◆ **ЧТО НУЖНО СДЕЛАТЬ**:
#1 Замените «IMPLANTOLOGIE» на «ZAHNMEDIZIN» в записях между строкой с «LANGZEITERFOLGE IN DER» и строкой с «IMPLANTOLOGIE – REALISTISCH ?» включительно. Приведите эти строки целиком, больше ничего в них не меняя.
#2 Подхватите рассказ о фижмах и балерине Кшесинской и продолжите его после последней фразы.

Вы с трудом поверите, что могло стать причиной ухода директора императорских театров. Вы с трудом поверите, что причиной были фижмы. Впрочем, вы, может быть, не знаете, что такое фижмы? Фижмы – это из проволоки сплетенные корзины, которые надеваются на бедра под юбки, для того чтобы юбки стояли пышнее. В XVIII столетии иначе как в фижмах не танцевали; в фижмах поэтому был задуман мною и русский костюм балерины по портрету Екатерины Великой: это был русский танец, стилизованный во вкусе Людовика XV. Недели за две до представления доходит до меня слух, что Кшесинская не хочет надевать фижмы. Чем ближе к дню представления, тем слухи упорнее. В то время вопросы балетные сильно занимали общество; они были способны даже волновать его. Всякая мелочь закулисная становилась достоянием городских разговоров, и, как по электрическим проводам, волнения передавались – в гостиные, в редакции, в рестораны. Вопрос о фижмах принял размеры чего-то большого, важного. Уже говорили, что Кшесинская объявила, что ни за что их не наденет. Настал и день представления. Театр битком набит, и добрая половина присутствующих, конечно, занята мыслью: «Ну, как? В фижмах или без фижм?» В антракте, перед вторым действием приходит ко мне в директорскую ложу заведующий монтировочной частью барон Кусов с известием, что Кшесинская прогнала костюмершу, принесшую фижмы в ее уборную: «Вон, вон эту гадость! Не надену! Пусть меня штрафуют, пусть что хотят делают, а фижмы не надену!» Занавес взвился, под звуки русской пляски Кшесинская выплыла – без фижм. На другой день в журнале распоряжений по дирекции: «Директор императорских театров постановил: на балерину Кшесинскую, за самовольное изменение в балете «Камарго» установленного костюма, наложить штраф в размере…» (Уж не помню, какая тут часть содержания полагалась по уставу.)

◆ **РАЗДЕЛ ДАННЫХ**:
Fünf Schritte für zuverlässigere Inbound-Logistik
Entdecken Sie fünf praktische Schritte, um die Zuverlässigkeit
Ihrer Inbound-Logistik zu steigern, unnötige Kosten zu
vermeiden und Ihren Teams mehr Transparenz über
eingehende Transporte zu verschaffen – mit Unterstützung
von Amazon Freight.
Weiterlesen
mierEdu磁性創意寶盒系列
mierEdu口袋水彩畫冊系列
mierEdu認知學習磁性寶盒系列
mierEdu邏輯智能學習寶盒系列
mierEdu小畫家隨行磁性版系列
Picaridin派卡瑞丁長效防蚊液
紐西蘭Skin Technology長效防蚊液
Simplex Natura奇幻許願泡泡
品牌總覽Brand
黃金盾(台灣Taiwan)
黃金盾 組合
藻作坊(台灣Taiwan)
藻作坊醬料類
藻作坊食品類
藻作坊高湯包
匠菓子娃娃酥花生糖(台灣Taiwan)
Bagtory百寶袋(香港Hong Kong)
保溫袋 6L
* * *
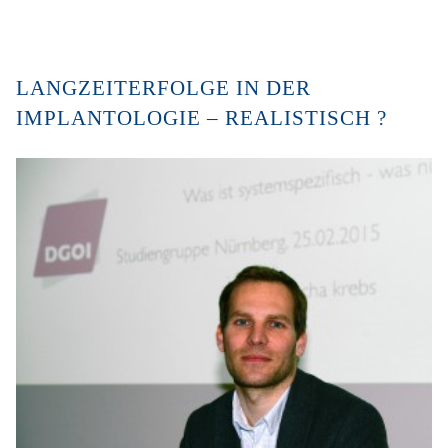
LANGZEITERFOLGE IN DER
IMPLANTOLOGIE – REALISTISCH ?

◆ **ОТВЕТЫ ПО ПОРЯДКУ**:
#1
LANGZEITERFOLGE IN DER
ZAHNMEDIZIN – REALISTISCH ?

#2
Через два дня будят меня в восемь часов утра: министр просит сейчас же приехать к нему. Одеваюсь, еду на Почтамтскую, вхожу.
– Вот, у меня очень неприятное к вам поручение. Государь желает, чтобы штраф с Кшесинской был сложен.
– Хорошо, – говорю, – но вы знаете, что после этого мне остается делать.
– Ну да, я знаю; вы молоды, вы слишком к сердцу принимаете. Об этом мы после поговорим. А сейчас, значит, я вам передал желание государя. Я через полчаса еду в Царское; я могу, значит, доложить, что приказание государя исполнено.
– Разумеется.
– А затем я вернусь и передам вам результат моего разговора. Заезжайте ко мне часов в пять. Да, я забыл вам сказать: государь желает, чтобы штраф был сложен в том же порядке, в каком был наложен.
Я вернулся в дирекцию, попросил к себе чиновника Ивана Сергеевича Руссецкого, заведовавшего печатанием журнала распоряжений, и передал ему для напечатания на следующий день распоряжение, что наложенный по приказанию директора императорских театров на балерину Кшесинскую за то-то и то-то штраф по приказанию директора императорских театров слагается. Затем, оставшись один, написал прошение об отставке и положил его себе в карман.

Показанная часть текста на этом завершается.